Figure shows the mean SST power spectra calculated for each experiment (except IR1 and PMW1-thinned). For wavelengths smaller than ∼ 120 km, we find that the spectrum from PMW1 has significantly lower power than both the spectrum calculated from IR2 and that of the free model run (not shown). Assimilating PMW SSTs without using the supermod operator thus has a smoothing effect on the modeled SST, indicating that the average effect of the high level of detail seen in the increments (Fig. ) is a removal or smoothing of structures present in the background state.

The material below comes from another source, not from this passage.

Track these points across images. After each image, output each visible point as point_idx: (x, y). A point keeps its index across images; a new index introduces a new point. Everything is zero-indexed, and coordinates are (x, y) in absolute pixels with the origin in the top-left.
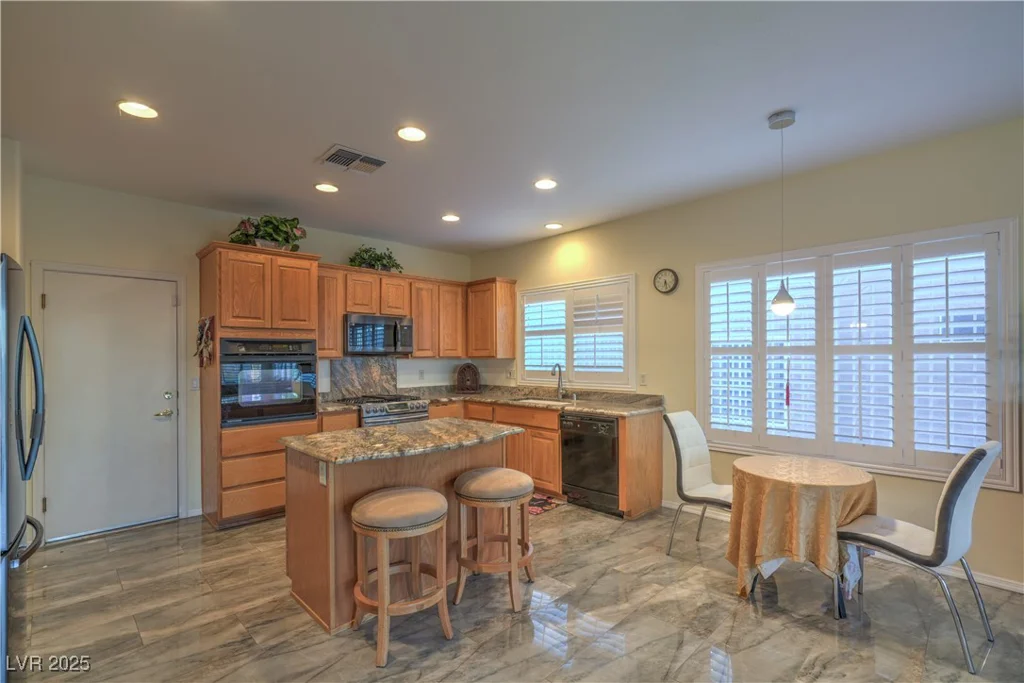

This smoothing effect is also present in the spectrum calculated from COMB1, where IR SSTs are added to the assimilated data set: the spectrum from COMB1 follows that of PMW1 at most wavelengths and is more or less similar to PMW1's spectrum at wavelengths in the range of ∼ 35–120 km. This result is within expectations, as PMW SSTs represent a mean value over a large footprint of the actual SST field. With a traditional observation operator, this mean value is compared to individual model grid points, and any small-scale deviation from this mean value in the model is thus damped in the analysis.

The spectrum from PMW2 has more power than that from PMW1 at all scales smaller than ∼ 120 km, which means that PMW2 resolves more SST structures at these scales. The peak in the ratio between PMW2 and IR2, which is found at ∼ 80 km, is also present in the ratio between the free model run and IR2 (not shown). In fact, we find that the spectrum of PMW2 follows the spectrum of the free model run at most spatial scales but with less power at all spatial scales. Furthermore, we see in Fig.  that the power spectrum from COMB2 is more or less identical to that of IR2 at all spatial scales. Even with lower observation errors for the PMW SSTs (decreasing the α) and thus stronger increments, COMB2 stays similar to IR2, with ∼ 1 as the ratio between COMB2's and IR2's spectrum at all spatial scales (not shown). These findings suggest that using the supermod operator prevents smoothing of small-scale structures present in the field: as PMW SSTs are now compared to mean model values, they do not penalize variations of the SST at spatial scales they do not resolve.

SST power spectra are also calculated for each experiment using the last day of the analyses from each analysis cycle. These spectra were compared with the corresponding background spectra to examine if the assimilation changes the spatial scales of the background SST structures within each experiment. Figure  shows the ratio of the analysis spectrum to the background spectrum for each experiment. We find that the analyses in PMW1 experience a loss of SST structures with spatial scales of ∼ 20–80 km and that the analyses in COMB1 have fewer SST structures at scales of ∼ 40–60 km. The other experiments' analyses do not experience a significant loss due to the assimilation of the observations.